Executives in the MENA region remain cautiously optimistic about the economy and their growth prospects. They are similarly showing muted enthusiasm about their appetite to pursue mergers and acquisitions this year.

In their latest edition of the Global Capital Confidence Barometer (CCB), global consultants EY stated that of the excutives survyed 77 percent expect the COVID-19 pandemic to have a severe impact on the global economy, while 25 percent think it will have a significant effect on the local economy.

There is a general acknowledgement that the impact will vary by region and sector.

When asked about the local economy, overall half of MENA respondents agree that the pandemic will have a minor impact on profitability and margins.

While 35  percent of UAE executives and 32 percent of Saudi executives are bracing for a significant negative impact, in Egypt, only one-fifth anticipate a severe impact locally, while one-third expect it to have no impact at all.

M&A Activity

In the immediate term, MENA executives in the region expect a slowdown in conventional M&A activity as companies focus on shoring up liquidity, driving cost efficiencies and, preserving value. However, the pandemic and lower oil prices are expected to accelerate consolidation across sectors and sale of non-core businesses held by merchant families. 

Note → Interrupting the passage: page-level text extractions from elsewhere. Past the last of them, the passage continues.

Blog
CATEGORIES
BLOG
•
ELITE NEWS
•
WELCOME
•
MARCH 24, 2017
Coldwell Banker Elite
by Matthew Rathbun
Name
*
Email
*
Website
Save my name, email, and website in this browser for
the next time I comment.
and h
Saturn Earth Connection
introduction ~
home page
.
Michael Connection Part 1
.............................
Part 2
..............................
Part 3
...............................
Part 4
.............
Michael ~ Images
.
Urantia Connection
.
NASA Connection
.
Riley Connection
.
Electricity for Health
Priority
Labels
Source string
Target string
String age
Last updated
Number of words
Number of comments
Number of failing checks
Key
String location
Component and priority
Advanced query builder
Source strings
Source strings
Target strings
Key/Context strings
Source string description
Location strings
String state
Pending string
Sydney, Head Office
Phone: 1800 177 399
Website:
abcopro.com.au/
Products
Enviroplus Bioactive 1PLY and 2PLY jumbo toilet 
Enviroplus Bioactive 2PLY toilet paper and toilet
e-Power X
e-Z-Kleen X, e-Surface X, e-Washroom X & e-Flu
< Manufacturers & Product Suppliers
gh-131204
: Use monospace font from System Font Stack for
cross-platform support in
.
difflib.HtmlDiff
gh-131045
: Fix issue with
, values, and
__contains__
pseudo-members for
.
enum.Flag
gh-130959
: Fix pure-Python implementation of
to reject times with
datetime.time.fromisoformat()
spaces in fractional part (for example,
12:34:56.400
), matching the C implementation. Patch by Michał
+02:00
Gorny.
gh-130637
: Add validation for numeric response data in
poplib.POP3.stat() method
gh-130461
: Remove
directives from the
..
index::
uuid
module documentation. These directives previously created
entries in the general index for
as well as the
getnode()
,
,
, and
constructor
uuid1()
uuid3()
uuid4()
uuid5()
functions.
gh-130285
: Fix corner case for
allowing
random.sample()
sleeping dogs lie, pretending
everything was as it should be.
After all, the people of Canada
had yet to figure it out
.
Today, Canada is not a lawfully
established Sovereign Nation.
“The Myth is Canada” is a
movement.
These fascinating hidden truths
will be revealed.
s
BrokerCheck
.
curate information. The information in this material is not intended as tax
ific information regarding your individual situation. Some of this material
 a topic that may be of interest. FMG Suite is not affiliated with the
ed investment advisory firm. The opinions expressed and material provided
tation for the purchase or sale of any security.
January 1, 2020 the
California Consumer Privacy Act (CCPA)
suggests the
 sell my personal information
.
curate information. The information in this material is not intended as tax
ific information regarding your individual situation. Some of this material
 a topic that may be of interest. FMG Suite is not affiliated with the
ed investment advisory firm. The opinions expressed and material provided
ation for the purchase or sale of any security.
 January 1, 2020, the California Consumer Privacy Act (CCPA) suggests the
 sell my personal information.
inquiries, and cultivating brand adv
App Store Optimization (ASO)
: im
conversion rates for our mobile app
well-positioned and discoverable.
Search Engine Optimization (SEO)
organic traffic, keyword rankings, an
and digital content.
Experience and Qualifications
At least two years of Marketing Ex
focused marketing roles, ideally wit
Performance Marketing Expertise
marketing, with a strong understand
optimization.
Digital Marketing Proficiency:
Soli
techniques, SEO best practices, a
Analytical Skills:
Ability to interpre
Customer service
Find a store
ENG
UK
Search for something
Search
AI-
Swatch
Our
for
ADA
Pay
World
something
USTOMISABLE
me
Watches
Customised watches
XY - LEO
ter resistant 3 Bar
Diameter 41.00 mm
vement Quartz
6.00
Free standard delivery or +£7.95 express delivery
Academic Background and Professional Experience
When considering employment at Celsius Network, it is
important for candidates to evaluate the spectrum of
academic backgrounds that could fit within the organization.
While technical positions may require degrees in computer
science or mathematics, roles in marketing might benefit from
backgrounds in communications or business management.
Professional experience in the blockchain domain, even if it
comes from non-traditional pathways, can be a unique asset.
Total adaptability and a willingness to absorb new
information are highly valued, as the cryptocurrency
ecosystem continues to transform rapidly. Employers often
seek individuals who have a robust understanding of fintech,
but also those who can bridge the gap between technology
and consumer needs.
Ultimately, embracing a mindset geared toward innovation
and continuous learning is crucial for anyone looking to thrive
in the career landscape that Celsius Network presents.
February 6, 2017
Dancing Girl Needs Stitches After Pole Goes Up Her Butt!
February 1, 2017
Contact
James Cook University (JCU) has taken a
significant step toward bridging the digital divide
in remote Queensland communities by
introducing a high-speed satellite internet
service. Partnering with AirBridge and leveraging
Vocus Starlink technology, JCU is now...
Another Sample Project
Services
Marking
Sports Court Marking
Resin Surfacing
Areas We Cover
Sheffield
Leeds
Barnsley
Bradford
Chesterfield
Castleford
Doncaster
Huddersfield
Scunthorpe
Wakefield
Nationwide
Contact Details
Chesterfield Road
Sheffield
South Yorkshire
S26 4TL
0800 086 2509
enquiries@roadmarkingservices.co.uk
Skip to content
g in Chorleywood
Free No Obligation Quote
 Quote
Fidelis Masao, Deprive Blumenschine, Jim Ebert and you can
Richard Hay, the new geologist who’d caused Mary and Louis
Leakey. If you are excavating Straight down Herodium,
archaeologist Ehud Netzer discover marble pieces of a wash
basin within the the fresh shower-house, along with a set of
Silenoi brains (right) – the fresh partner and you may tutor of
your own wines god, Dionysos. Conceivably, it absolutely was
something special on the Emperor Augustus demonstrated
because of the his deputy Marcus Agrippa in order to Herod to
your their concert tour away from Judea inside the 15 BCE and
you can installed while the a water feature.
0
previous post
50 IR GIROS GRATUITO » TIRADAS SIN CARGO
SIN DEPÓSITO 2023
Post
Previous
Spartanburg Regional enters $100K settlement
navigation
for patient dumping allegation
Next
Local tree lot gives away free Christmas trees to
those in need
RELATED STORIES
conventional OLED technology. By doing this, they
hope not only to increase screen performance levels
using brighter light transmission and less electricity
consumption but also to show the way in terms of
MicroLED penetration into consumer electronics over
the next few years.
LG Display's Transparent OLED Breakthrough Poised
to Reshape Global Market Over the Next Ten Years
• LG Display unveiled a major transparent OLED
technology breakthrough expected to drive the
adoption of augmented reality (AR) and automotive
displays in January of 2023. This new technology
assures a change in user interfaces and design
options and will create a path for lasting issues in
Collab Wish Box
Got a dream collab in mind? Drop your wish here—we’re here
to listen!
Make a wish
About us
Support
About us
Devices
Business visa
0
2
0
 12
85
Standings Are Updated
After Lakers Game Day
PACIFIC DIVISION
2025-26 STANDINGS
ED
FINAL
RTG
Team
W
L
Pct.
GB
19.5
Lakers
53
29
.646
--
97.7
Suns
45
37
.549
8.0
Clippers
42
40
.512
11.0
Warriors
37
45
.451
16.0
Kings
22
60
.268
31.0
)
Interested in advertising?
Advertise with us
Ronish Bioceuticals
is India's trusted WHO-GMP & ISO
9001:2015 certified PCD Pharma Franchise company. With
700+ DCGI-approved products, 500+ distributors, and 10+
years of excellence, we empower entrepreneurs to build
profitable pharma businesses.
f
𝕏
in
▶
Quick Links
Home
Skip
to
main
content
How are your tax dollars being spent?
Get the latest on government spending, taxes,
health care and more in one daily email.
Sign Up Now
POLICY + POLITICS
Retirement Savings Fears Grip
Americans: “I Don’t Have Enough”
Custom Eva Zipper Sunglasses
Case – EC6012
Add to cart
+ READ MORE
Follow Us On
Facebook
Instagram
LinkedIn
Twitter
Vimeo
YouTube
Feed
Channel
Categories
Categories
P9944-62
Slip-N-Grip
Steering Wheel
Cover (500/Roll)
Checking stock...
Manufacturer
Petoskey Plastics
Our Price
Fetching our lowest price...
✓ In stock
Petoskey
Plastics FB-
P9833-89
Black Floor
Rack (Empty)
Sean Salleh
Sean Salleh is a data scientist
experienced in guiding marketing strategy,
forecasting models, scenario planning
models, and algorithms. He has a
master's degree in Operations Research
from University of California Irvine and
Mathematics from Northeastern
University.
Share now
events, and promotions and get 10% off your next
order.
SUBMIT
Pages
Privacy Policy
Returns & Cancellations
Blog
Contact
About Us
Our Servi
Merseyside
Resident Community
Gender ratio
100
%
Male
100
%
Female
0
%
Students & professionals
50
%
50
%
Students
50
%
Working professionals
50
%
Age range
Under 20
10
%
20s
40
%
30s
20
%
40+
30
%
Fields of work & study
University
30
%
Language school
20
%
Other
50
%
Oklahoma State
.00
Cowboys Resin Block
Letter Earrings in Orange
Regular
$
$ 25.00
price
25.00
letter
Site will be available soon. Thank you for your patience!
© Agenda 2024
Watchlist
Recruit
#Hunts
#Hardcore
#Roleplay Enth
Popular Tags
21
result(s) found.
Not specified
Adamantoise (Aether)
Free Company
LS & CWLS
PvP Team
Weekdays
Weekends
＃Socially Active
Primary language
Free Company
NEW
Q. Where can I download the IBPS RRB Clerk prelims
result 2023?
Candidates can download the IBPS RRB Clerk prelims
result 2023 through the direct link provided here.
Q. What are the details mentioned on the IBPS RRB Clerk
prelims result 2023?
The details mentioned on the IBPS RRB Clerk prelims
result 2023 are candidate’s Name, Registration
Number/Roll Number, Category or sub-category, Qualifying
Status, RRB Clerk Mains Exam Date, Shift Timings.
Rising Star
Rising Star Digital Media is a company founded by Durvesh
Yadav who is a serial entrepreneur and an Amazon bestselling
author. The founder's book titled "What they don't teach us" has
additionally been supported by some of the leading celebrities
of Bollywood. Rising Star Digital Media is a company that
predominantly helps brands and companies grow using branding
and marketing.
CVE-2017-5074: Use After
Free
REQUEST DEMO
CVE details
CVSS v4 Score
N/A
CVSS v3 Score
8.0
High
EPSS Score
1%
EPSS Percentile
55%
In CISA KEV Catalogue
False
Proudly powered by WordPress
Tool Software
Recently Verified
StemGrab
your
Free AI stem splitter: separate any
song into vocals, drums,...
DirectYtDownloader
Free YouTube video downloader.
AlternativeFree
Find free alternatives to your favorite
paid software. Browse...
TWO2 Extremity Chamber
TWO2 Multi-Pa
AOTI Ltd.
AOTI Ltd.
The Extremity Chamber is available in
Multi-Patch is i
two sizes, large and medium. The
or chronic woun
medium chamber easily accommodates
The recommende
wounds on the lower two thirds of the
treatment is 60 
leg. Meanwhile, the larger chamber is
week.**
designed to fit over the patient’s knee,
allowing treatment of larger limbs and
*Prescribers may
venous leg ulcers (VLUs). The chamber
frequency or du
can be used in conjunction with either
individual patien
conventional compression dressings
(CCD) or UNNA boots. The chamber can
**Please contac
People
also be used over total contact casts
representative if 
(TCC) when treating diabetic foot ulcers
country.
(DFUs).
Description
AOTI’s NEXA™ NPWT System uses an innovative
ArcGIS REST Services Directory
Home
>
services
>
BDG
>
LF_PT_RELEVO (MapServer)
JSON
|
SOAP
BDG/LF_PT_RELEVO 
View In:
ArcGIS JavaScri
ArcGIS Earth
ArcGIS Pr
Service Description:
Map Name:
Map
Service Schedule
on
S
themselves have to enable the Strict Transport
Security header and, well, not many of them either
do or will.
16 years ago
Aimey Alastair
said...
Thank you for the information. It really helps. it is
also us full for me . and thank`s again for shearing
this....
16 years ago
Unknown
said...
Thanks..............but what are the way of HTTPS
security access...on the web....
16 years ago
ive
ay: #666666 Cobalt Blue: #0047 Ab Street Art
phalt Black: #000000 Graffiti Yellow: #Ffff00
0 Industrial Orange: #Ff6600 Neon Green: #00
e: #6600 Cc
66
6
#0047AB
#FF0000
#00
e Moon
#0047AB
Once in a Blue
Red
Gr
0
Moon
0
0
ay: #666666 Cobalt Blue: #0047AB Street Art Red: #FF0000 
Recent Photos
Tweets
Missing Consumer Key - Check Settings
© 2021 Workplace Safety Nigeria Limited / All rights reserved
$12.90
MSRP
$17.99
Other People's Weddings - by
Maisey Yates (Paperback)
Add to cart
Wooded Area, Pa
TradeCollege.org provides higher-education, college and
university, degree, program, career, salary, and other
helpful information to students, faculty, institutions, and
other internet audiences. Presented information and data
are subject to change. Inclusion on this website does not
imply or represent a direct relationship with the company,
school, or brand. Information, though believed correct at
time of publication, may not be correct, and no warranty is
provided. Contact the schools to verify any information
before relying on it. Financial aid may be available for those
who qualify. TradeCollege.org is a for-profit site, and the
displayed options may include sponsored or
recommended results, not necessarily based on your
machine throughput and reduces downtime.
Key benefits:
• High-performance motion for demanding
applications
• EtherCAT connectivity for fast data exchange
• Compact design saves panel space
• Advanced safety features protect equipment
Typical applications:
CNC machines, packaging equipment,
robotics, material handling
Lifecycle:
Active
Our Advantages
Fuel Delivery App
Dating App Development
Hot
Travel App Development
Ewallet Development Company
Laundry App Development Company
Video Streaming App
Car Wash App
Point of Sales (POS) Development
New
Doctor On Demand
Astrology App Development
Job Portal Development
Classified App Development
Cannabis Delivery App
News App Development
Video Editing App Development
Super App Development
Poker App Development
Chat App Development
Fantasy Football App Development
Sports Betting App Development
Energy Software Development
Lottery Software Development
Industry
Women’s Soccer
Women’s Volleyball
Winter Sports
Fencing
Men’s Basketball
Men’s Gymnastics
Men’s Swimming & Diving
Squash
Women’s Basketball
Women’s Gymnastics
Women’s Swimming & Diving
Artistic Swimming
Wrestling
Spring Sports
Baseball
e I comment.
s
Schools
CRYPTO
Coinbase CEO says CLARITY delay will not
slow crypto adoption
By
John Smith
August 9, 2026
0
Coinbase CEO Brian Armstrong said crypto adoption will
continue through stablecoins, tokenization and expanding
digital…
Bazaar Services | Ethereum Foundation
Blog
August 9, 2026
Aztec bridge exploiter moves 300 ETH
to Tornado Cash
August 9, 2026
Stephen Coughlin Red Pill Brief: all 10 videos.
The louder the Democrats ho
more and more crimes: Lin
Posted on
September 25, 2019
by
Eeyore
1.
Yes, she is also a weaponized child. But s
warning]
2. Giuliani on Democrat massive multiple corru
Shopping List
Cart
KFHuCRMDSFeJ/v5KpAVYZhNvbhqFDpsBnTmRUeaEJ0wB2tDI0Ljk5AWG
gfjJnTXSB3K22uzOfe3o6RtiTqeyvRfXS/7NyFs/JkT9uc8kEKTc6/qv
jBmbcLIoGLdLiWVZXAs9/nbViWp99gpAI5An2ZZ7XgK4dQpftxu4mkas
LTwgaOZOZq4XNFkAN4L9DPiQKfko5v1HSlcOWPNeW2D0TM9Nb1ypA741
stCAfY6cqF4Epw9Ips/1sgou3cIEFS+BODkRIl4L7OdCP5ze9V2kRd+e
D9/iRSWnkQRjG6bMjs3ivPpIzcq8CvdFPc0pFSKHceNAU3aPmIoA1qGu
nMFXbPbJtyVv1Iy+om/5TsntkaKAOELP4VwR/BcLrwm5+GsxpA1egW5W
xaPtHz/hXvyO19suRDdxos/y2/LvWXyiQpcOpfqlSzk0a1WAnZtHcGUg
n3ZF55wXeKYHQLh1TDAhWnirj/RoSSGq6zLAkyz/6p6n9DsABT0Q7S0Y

Across the region, 54 percent of MENA executives say they plan to actively pursue M&A in the next 12 months, only slightly lower than six months ago.

In the UAE, intentions are actually higher, with 56% looking to pursue M&A in the next year, versus 45% in October 2019. Conversely, in KSA, intentions are down from 63% six months ago to 57 percent in this survey.

Executives in Egypt have lowered their M&A expectations. With 49 percent expecting to be active in the M&A market, deal intentions remain higher than the long-term average of 39 percent.

Of the MENA companies surveyed, 45 percent will use M&A to strengthen their resilience and position for recovery through bolt-on acquisitions and 30 percent for transformative deals that could fundamentally reshape their business. Others that are less well-capitalized may find themselves forced to raise capital though divestments, either through full-enterprise sales processes or sale of minority stakes.

Anil Menon, MENA M&A and Equity Capital Markets Leader, EY, concludes: “COVID-19 is a great reset that will provide amazing acquisition opportunities. Sovereigns, large merchant families and corporations are aggressively looking at tactical buying opportunities. The established totems of capital allocation will be re-examined as many companies with weak business models curate capital sources and structure to weather the pandemic. We expect consolidation, distress M&A, and accelerated digitization to drive deal volumes.”

M&A activity in GCC region will gain pace amid COVID-19, according to KPMG.

M&A activity in Saudi Arabia and other Gulf countries are expected to increase amid COVID-19 pandemic as small and medium enterprises (SMEs), and several large corporates will  look for equity via capital injections to satisfy working capital needs, according to Ali Maabereh, Head of M&A at KPMG in Saudi Arabia.

"The current pandemic is creating a lot of uncertainties and contradictions in what to expect after the dust settles. The expected key impacts on companies are shortages of liquidity and working capital requirements. Though companies might be running a healthy P&L, there will be significant pressure on working capital requirements," Maabereh said.

“Deal making going forward will favour buyers, but such assumptions are heavily dependent on investors being bullish in seizing investment opportunities,” he added.